◆ **WHAT TO WORK ON**
Please retype the text of every item below word for word, keeping each line as it appears.

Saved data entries

════

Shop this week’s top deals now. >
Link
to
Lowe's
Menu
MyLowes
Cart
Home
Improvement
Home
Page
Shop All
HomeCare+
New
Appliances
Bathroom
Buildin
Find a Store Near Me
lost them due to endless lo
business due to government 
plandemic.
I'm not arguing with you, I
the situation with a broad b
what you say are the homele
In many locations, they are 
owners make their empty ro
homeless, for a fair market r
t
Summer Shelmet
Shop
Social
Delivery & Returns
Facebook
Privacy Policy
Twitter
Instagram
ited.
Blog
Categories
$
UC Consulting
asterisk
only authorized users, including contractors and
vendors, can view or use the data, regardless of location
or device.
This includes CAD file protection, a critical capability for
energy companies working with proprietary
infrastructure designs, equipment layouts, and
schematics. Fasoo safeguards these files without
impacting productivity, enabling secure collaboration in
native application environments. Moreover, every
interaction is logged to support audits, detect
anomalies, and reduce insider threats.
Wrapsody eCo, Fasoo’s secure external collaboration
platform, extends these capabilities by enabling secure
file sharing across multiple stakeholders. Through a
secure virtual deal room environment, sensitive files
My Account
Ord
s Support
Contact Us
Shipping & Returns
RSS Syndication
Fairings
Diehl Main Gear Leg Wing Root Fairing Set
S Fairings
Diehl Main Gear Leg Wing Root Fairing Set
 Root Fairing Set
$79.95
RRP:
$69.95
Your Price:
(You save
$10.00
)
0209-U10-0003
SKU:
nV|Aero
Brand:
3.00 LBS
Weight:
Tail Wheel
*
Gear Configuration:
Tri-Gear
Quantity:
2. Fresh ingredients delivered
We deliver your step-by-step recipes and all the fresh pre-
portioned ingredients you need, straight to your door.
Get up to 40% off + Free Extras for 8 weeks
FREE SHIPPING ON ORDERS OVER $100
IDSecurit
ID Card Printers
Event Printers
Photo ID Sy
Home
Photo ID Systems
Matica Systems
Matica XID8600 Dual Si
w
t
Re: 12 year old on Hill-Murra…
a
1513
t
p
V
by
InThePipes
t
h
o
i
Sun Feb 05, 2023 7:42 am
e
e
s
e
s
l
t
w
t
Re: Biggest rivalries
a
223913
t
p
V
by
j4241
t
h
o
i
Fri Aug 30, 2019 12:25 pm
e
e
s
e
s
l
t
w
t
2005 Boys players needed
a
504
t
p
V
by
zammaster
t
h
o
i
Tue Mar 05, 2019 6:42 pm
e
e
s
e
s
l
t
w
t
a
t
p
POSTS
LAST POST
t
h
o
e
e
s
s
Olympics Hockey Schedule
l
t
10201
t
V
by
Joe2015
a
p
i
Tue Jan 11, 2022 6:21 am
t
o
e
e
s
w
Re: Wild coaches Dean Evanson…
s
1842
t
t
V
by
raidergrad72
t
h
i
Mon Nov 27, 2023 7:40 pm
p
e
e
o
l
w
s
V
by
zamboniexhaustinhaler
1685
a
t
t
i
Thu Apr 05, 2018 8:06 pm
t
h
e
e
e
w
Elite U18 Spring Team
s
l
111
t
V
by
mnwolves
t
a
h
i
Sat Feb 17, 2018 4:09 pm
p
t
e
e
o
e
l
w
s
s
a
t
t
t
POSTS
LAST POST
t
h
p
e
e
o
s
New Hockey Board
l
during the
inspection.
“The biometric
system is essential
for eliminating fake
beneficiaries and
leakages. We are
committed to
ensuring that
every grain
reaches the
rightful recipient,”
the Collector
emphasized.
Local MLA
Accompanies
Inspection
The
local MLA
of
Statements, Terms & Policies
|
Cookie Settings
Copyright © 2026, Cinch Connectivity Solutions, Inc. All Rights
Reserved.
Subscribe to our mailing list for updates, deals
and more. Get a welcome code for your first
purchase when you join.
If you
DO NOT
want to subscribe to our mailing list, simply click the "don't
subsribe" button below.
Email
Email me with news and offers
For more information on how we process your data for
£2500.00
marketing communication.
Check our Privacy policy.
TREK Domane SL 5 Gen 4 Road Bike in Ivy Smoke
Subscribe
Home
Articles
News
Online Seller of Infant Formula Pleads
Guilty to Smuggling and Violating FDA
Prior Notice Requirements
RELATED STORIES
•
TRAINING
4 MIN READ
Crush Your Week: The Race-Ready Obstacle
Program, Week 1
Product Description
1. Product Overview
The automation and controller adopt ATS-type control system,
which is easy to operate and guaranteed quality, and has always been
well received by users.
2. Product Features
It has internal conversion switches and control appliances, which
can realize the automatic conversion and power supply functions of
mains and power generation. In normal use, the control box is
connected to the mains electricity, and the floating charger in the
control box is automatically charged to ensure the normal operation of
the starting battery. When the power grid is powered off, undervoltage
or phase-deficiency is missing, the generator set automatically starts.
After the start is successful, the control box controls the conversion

════

◆ **YOUR SOLUTION**
Shop this week’s top deals now. >
Link
to
Lowe's
Menu
MyLowes
Cart
Home
Improvement
Home
Page
Shop All
HomeCare+
New
Appliances
Bathroom
Buildin
Find a Store Near Me
lost them due to endless lo
business due to government 
plandemic.
I'm not arguing with you, I
the situation with a broad b
what you say are the homele
In many locations, they are 
owners make their empty ro
homeless, for a fair market r
t
Summer Shelmet
Shop
Social
Delivery & Returns
Facebook
Privacy Policy
Twitter
Instagram
ited.
Blog
Categories
$
UC Consulting
asterisk
only authorized users, including contractors and
vendors, can view or use the data, regardless of location
or device.
This includes CAD file protection, a critical capability for
energy companies working with proprietary
infrastructure designs, equipment layouts, and
schematics. Fasoo safeguards these files without
impacting productivity, enabling secure collaboration in
native application environments. Moreover, every
interaction is logged to support audits, detect
anomalies, and reduce insider threats.
Wrapsody eCo, Fasoo’s secure external collaboration
platform, extends these capabilities by enabling secure
file sharing across multiple stakeholders. Through a
secure virtual deal room environment, sensitive files
My Account
Ord
s Support
Contact Us
Shipping & Returns
RSS Syndication
Fairings
Diehl Main Gear Leg Wing Root Fairing Set
S Fairings
Diehl Main Gear Leg Wing Root Fairing Set
 Root Fairing Set
$79.95
RRP:
$69.95
Your Price:
(You save
$10.00
)
0209-U10-0003
SKU:
nV|Aero
Brand:
3.00 LBS
Weight:
Tail Wheel
*
Gear Configuration:
Tri-Gear
Quantity:
2. Fresh ingredients delivered
We deliver your step-by-step recipes and all the fresh pre-
portioned ingredients you need, straight to your door.
Get up to 40% off + Free Extras for 8 weeks
FREE SHIPPING ON ORDERS OVER $100
IDSecurit
ID Card Printers
Event Printers
Photo ID Sy
Home
Photo ID Systems
Matica Systems
Matica XID8600 Dual Si
w
t
Re: 12 year old on Hill-Murra…
a
1513
t
p
V
by
InThePipes
t
h
o
i
Sun Feb 05, 2023 7:42 am
e
e
s
e
s
l
t
w
t
Re: Biggest rivalries
a
223913
t
p
V
by
j4241
t
h
o
i
Fri Aug 30, 2019 12:25 pm
e
e
s
e
s
l
t
w
t
2005 Boys players needed
a
504
t
p
V
by
zammaster
t
h
o
i
Tue Mar 05, 2019 6:42 pm
e
e
s
e
s
l
t
w
t
a
t
p
POSTS
LAST POST
t
h
o
e
e
s
s
Olympics Hockey Schedule
l
t
10201
t
V
by
Joe2015
a
p
i
Tue Jan 11, 2022 6:21 am
t
o
e
e
s
w
Re: Wild coaches Dean Evanson…
s
1842
t
t
V
by
raidergrad72
t
h
i
Mon Nov 27, 2023 7:40 pm
p
e
e
o
l
w
s
V
by
zamboniexhaustinhaler
1685
a
t
t
i
Thu Apr 05, 2018 8:06 pm
t
h
e
e
e
w
Elite U18 Spring Team
s
l
111
t
V
by
mnwolves
t
a
h
i
Sat Feb 17, 2018 4:09 pm
p
t
e
e
o
e
l
w
s
s
a
t
t
t
POSTS
LAST POST
t
h
p
e
e
o
s
New Hockey Board
l
during the
inspection.
“The biometric
system is essential
for eliminating fake
beneficiaries and
leakages. We are
committed to
ensuring that
every grain
reaches the
rightful recipient,”
the Collector
emphasized.
Local MLA
Accompanies
Inspection
The
local MLA
of
Statements, Terms & Policies
|
Cookie Settings
Copyright © 2026, Cinch Connectivity Solutions, Inc. All Rights
Reserved.
Subscribe to our mailing list for updates, deals
and more. Get a welcome code for your first
purchase when you join.
If you
DO NOT
want to subscribe to our mailing list, simply click the "don't
subsribe" button below.
Email
Email me with news and offers
For more information on how we process your data for
£2500.00
marketing communication.
Check our Privacy policy.
TREK Domane SL 5 Gen 4 Road Bike in Ivy Smoke
Subscribe
Home
Articles
News
Online Seller of Infant Formula Pleads
Guilty to Smuggling and Violating FDA
Prior Notice Requirements
RELATED STORIES
•
TRAINING
4 MIN READ
Crush Your Week: The Race-Ready Obstacle
Program, Week 1
Product Description
1. Product Overview
The automation and controller adopt ATS-type control system,
which is easy to operate and guaranteed quality, and has always been
well received by users.
2. Product Features
It has internal conversion switches and control appliances, which
can realize the automatic conversion and power supply functions of
mains and power generation. In normal use, the control box is
connected to the mains electricity, and the floating charger in the
control box is automatically charged to ensure the normal operation of
the starting battery. When the power grid is powered off, undervoltage
or phase-deficiency is missing, the generator set automatically starts.
After the start is successful, the control box controls the conversion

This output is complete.